Accordingly, Directors supported the proposed establishment of new windows under the RCF and RFI to provide annual access of up to 60 percent of quota for countries experiencing urgent balance of payments needs arising from large natural disasters. They noted that this will better help meet the immediate needs of these members and enhance the Fund’s catalytic role in mobilizing other external financing. Directors agreed that, pending next year’s comprehensive review of the Fund’s facilities for low-income countries, the current cumulative access limits for both the RCF and the RFI should remain unchanged at 75 percent of quota. A few Directors saw a case for considering how to further enhance the financial safety net for fragile states.

Directors agreed that qualification for higher access under the large natural disaster windows within the RCF and RFI should be conditional, inter alia, on meeting a disaster damage threshold of 20 percent of the member’s GDP. They considered that this threshold strikes the appropriate balance between providing emergency financing to disaster-hit countries on the one hand, and safeguarding Fund resources and discouraging facility shopping on the other hand.
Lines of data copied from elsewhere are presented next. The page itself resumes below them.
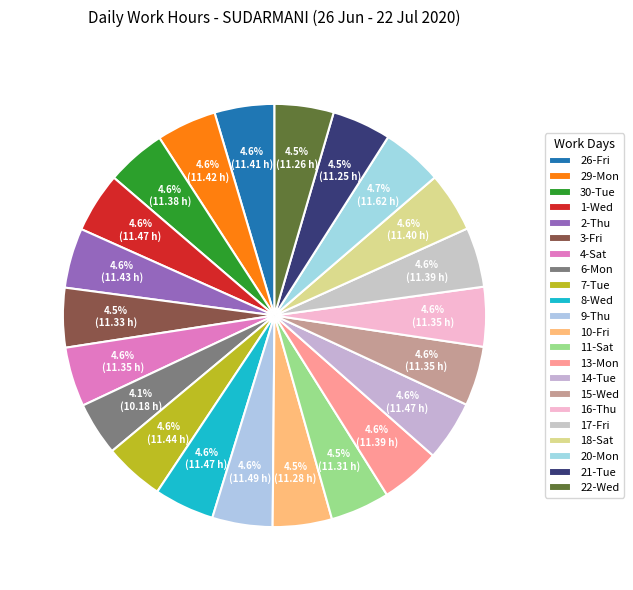

The 14-Tue slice represents 5% of the pie. True or false?

True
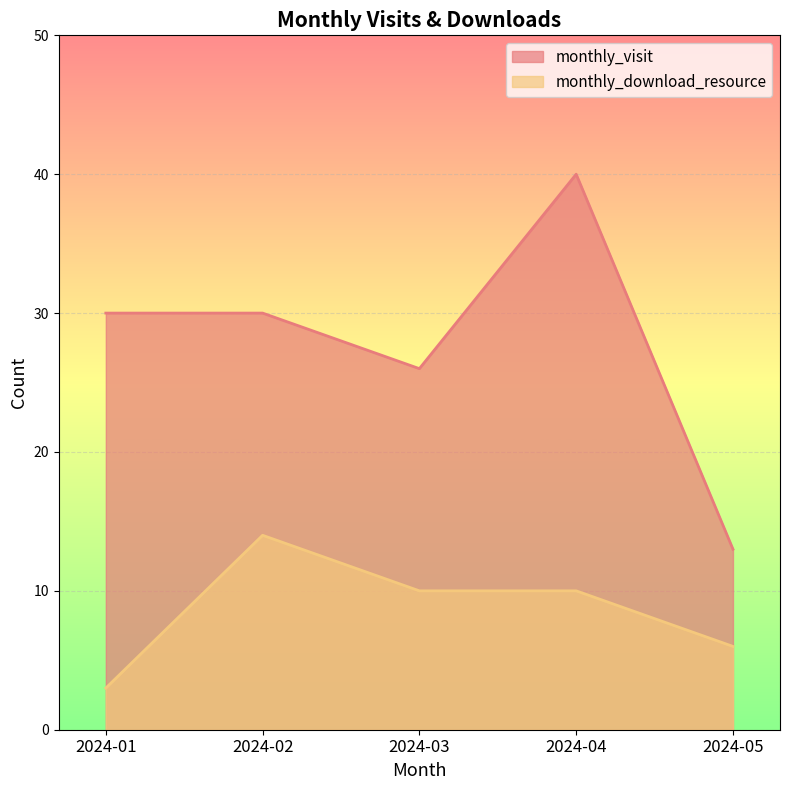

Where is the first local maximum for monthly_download_resource?

2024-02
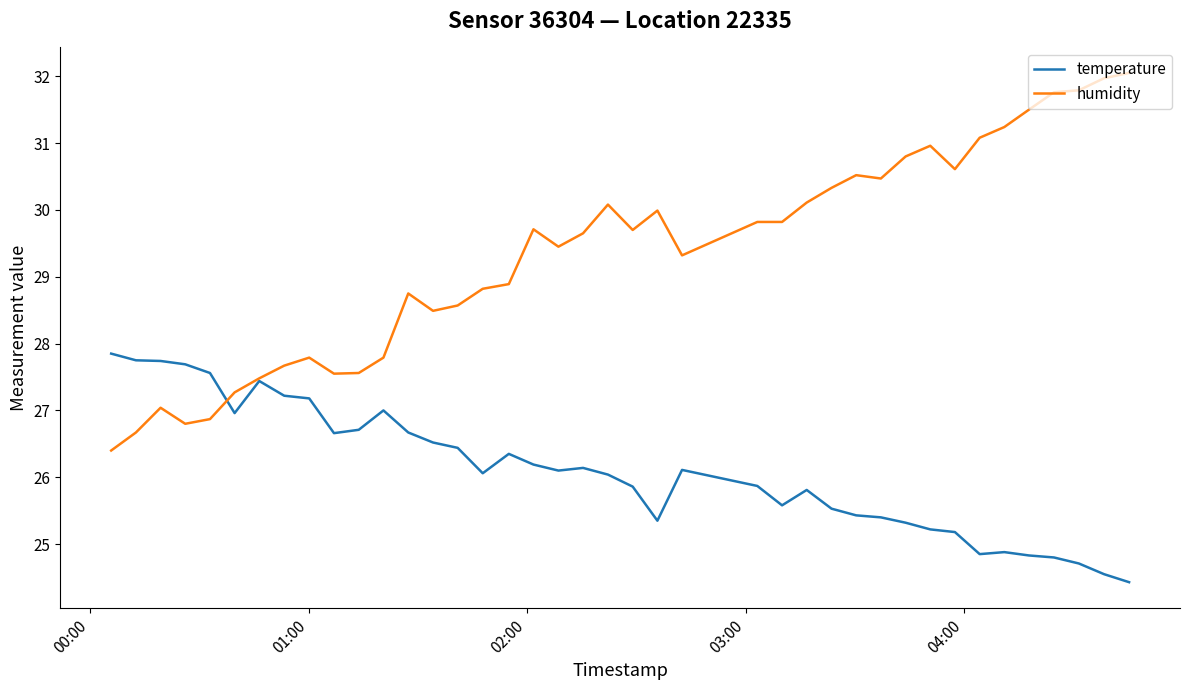

Rank the series by their maximum value, from lowest to highest.

temperature, humidity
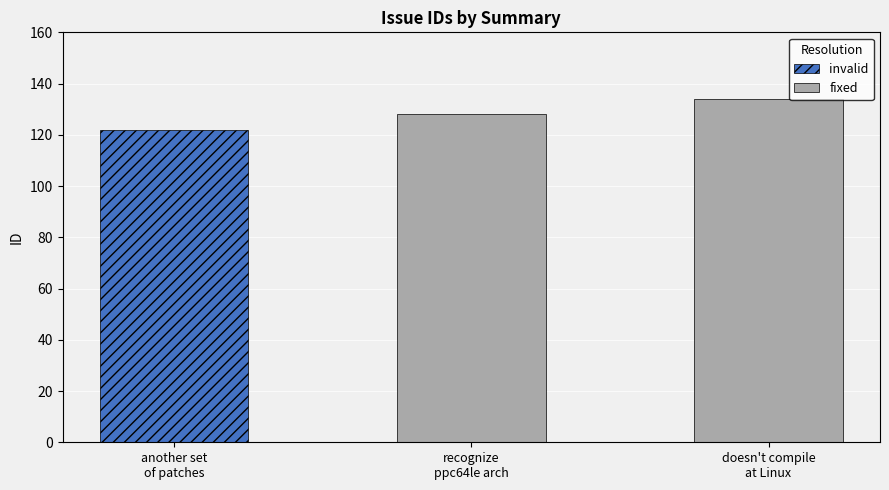

What is the change in value from another set of patches to Please recognize ppc64le architectures?

+6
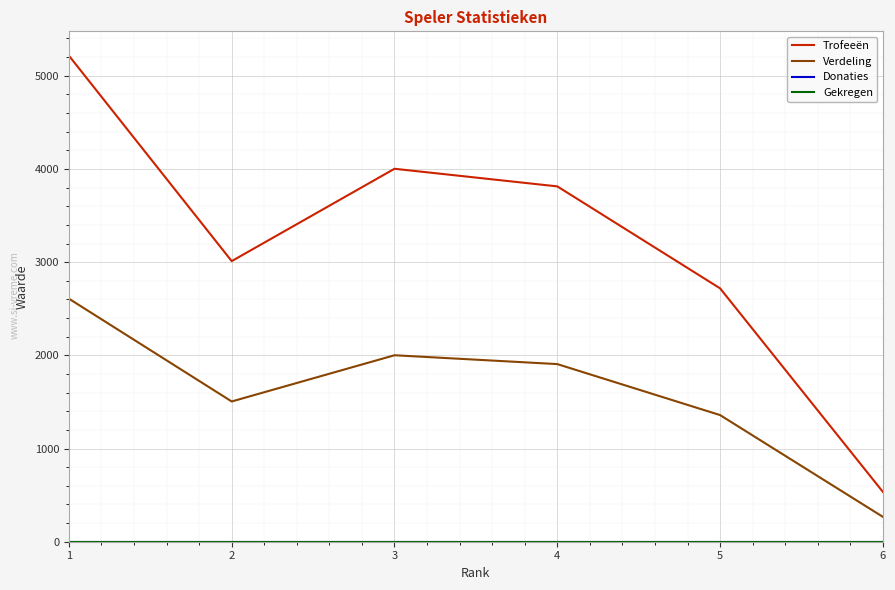

True or false: Trofeeën has a value of 3813 at 4.

True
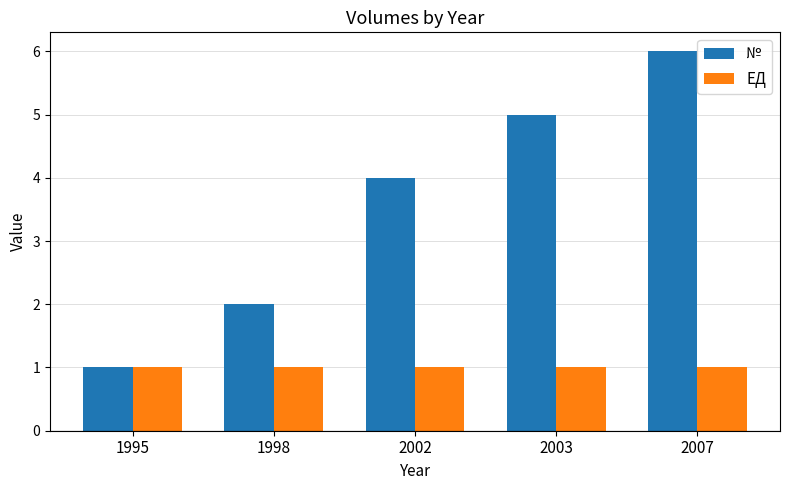

Rank the categories by № value from highest to lowest.

2007, 2003, 2002, 1998, 1995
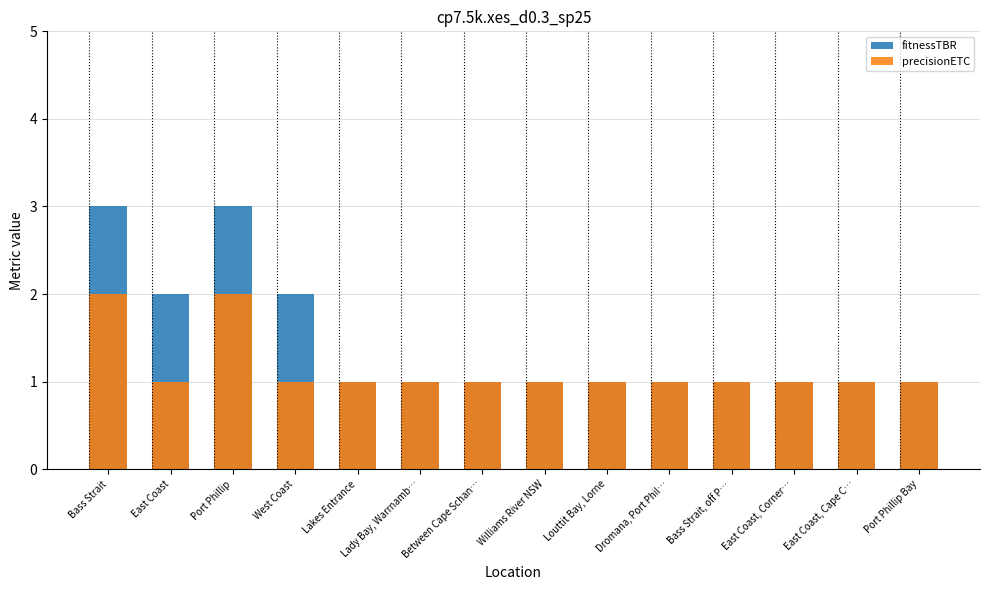

At Dromana, Port Phil…, list the series in order from smallest to largest.

fitnessTBR, precisionETC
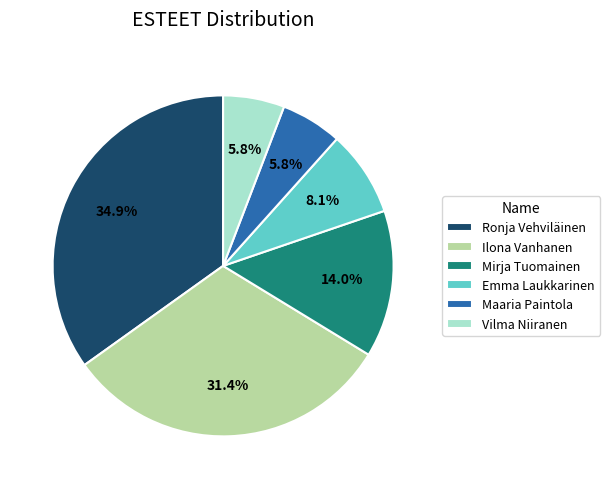

Do Mirja Tuomainen and Ronja Vehviläinen together represent more than half of the pie?

No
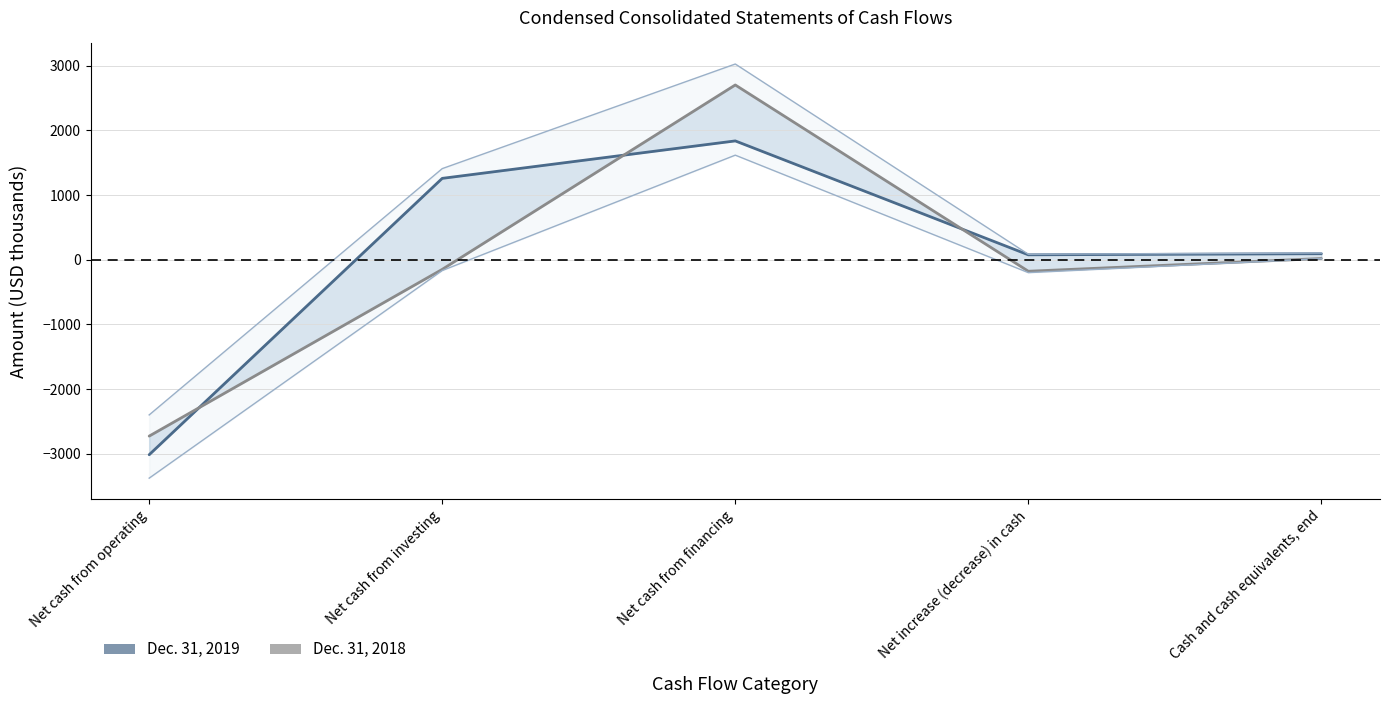

What is the minimum value for Dec. 31, 2019?

-3017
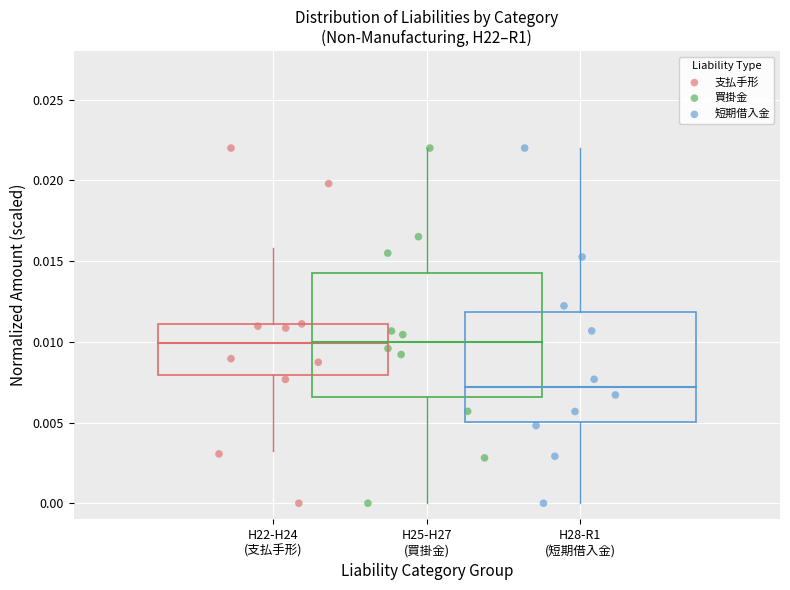

What are all the series names shown in the legend?

支払手形, 買掛金, 短期借入金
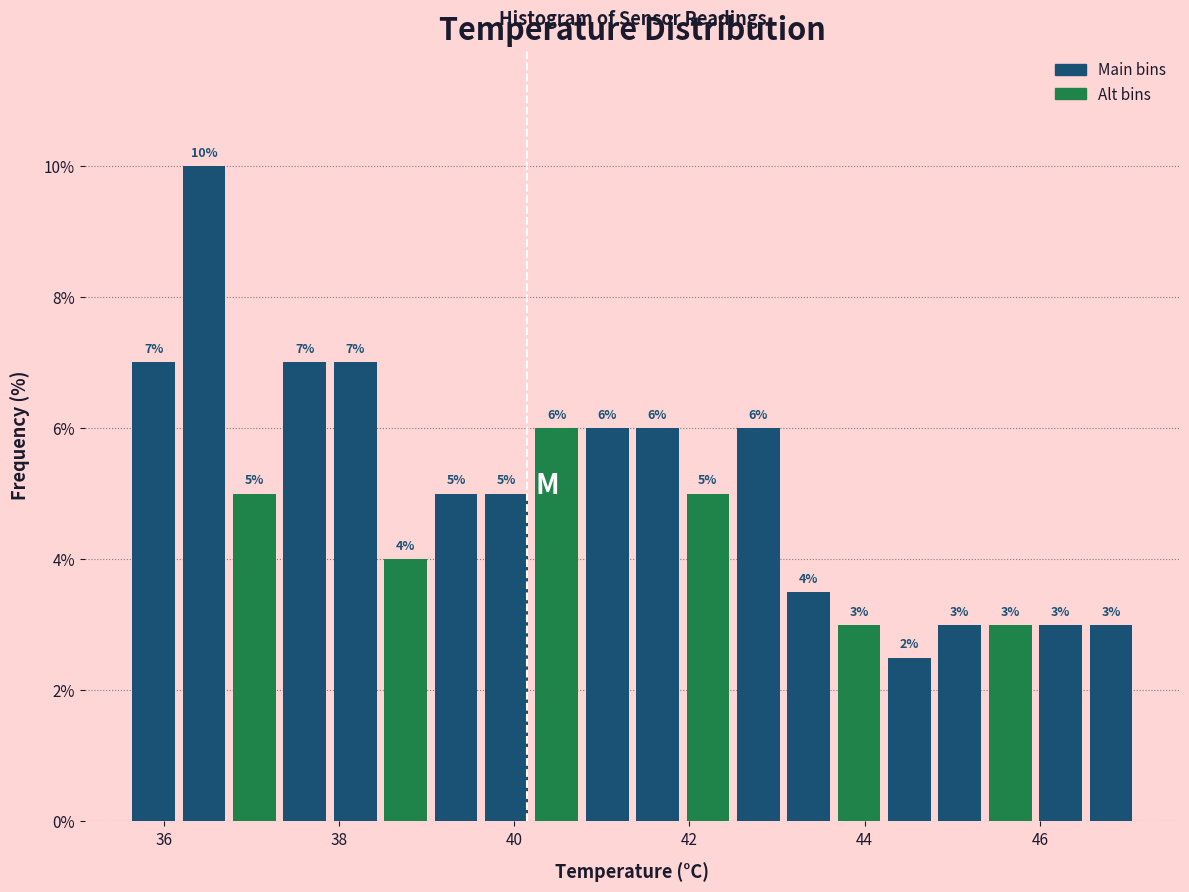

Read against the x-axis, roughly where is the centre of the tallest bar?

36.4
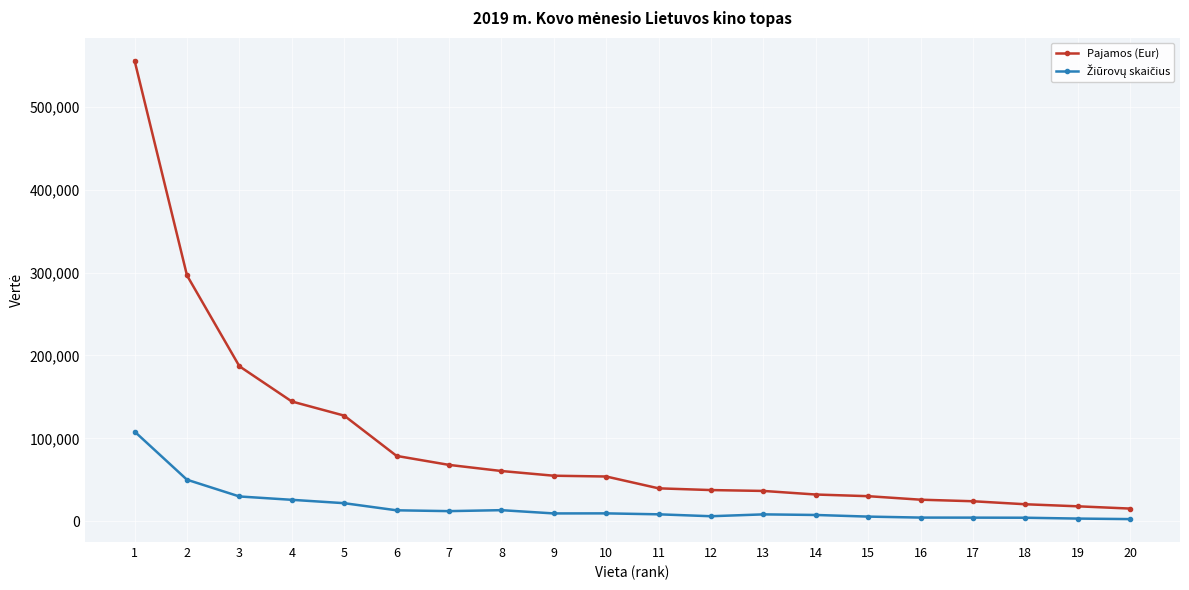

What is the greatest value displayed?

555906.5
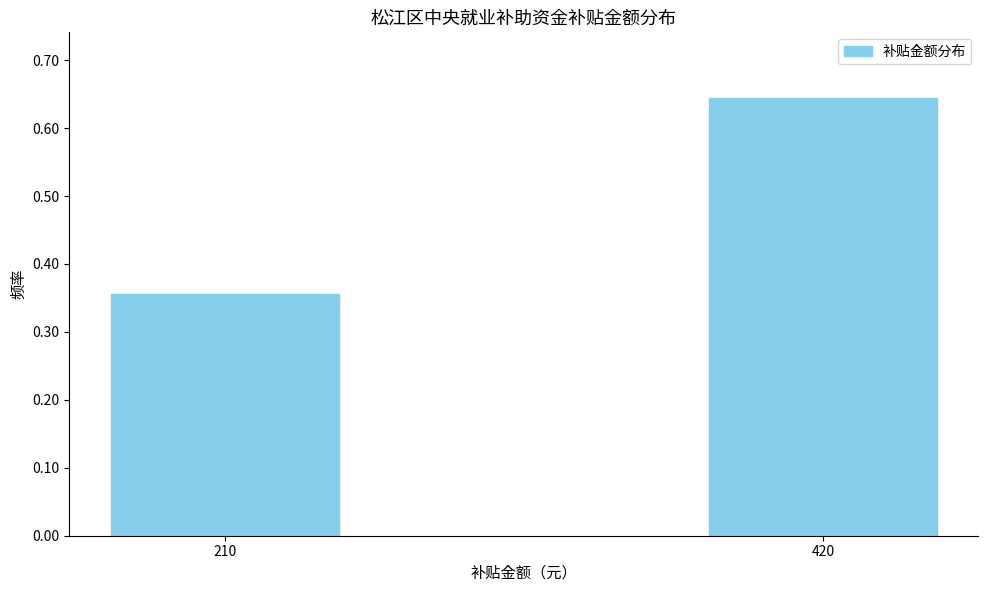

Which label corresponds to the smallest value in the chart?

210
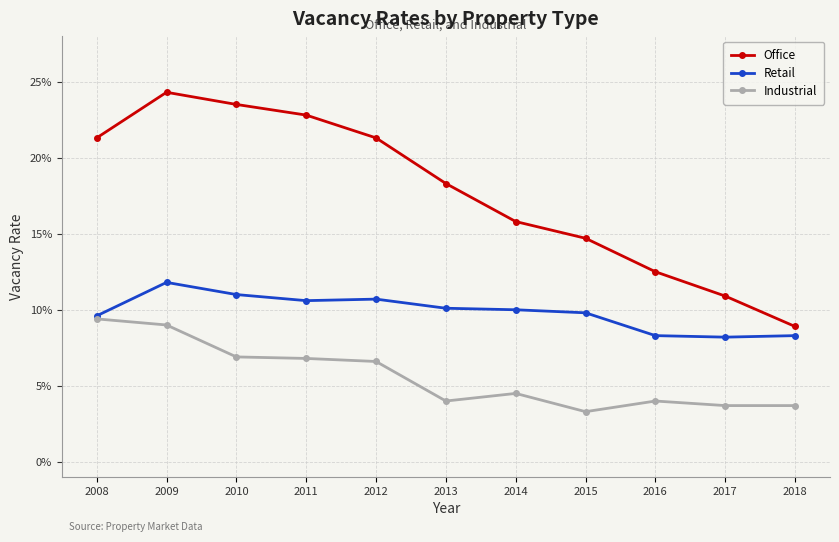

Which series changed the most between 2012 and 2017?

Office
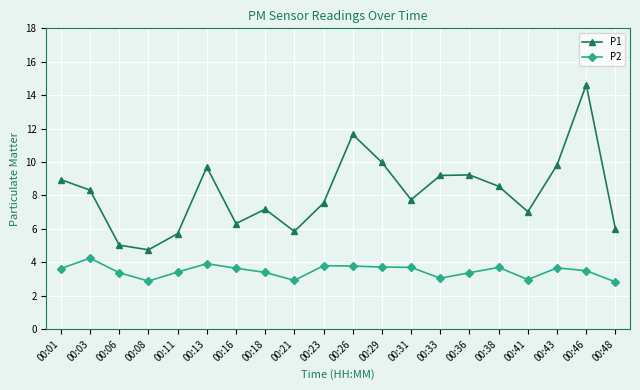

How many interior local valleys does the P1 series have?

5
Directors also supported the staff’s approach to estimating disaster damage, drawing on a range of third-party information and collaborating closely with other organizations, while ensuring that the Fund’s response is timely and consistent with its mandate.

Directors welcomed the staff’s assessment that the reform proposals would be consistent with the self-sustainability of the Poverty Reduction and Growth Trust (PRGT), and that demand for PRGT resources associated with the proposed damage threshold would not pose significant risks to the robustness of the Trust under a broad range of scenarios.

Directors underscored the importance of closely monitoring the experience with the use of the RCF and RFI, future financing demand, and the PRGT lending capacity as part of the regular reviews of Fund facilities. They also stressed the need for vulnerable countries to continue to enhance economic and financial resilience to shocks and strengthen policy frameworks, including risk reduction planning, noting in this regard that the Fund’s surveillance and technical assistance can play an important role in helping these countries improve disaster preparedness.